Thanks for your reply Alex. Actually, I was referring to text that was hard-coded in the .java file. For example:

	myLabel.setText("TEXT IN UTF8 ENCODING");

I have found the solution and am posting for other people's reference.

The SUN JDK/JRE on my machine correctly detects UTF8 as the default encoding. This why at runtime, the command outputs UTF8:

	System.getProperty("file.encoding")

The encoding at runtime is detected by Sun's JDK so it is correct. If I compile using Sun's javac the text is ok at runtime. The javac command has a -encoding parameter to set the input/output file encoding, though I don't need it because the detection works fine.

Eclipse however uses its own compiler (not Sun's javac) which somehow does not prefer UTF8 (at least on my system). Therefore the output (and input) of Eclipse's compiler (i.e. the .class files produced) is not encoded as UTF8. At runtime, one will still see the "file.encoding" property as UTF8 since this is what Sun's runtime detects, but the strings in the .class file are using another encoding so it is too late.

To fix the problem, one must tell the Eclipse compiler to use UTF8 for both source (.java) and output (.class) files. This is done as follows:

1) Go to Window->Preferences->General->Content Types
2) Select "Text" at the top tree-list.
3) Specify "UTF8" in the bottom text box labeled "Default encoding".
4) Click on the "Update" button.
5) Select "Java Class File" at the top tree-list.
6) Repeat (3) and (4)
7) Click OK to save preferences.
8) Clean the project so that it is rebuilt (Project->Clean...)
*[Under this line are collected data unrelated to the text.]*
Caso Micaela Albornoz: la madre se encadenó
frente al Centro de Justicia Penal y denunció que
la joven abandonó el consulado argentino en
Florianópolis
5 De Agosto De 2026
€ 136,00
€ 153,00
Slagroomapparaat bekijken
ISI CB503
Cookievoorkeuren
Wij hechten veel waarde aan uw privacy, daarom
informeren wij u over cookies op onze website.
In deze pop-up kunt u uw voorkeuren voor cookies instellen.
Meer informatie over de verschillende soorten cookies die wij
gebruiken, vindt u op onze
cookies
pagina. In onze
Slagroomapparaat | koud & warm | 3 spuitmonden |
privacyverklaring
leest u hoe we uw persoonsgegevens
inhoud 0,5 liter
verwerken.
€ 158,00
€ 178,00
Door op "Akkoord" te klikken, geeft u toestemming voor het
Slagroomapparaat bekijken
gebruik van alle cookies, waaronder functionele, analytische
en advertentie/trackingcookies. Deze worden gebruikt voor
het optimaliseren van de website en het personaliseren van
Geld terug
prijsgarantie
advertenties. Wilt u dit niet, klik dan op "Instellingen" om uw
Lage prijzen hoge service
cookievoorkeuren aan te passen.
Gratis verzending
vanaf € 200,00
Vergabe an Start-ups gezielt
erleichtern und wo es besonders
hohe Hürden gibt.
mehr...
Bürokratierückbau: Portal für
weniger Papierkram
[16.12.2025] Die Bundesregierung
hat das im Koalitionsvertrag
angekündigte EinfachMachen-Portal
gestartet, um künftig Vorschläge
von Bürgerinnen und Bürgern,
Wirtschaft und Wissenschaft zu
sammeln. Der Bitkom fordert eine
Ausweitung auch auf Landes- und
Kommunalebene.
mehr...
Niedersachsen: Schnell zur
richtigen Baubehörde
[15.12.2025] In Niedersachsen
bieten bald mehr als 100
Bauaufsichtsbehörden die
You may want to customize step (2) and expand "Text" to select "Java Source File" so that you may use other encodings for non-java text files (such as HTML, etc.) according to your needs.

Alex Blewitt wrote:

The .properties files aren't treated as UTF-8 when they're loaded. Instead, they're "escaped ASCII" with \u1234 representing unicode character 1234. You can use the 'native2ascii' converter to generate these files, though I'm not sure what you need to do to tell it that the input is UTF-8.

That's basically because the properties files are loaded with the java.util.Properties object, which uses this crappy format instead of something sensible; and hence, internationalised messages must also use the Crappy Format(TM).

Alex.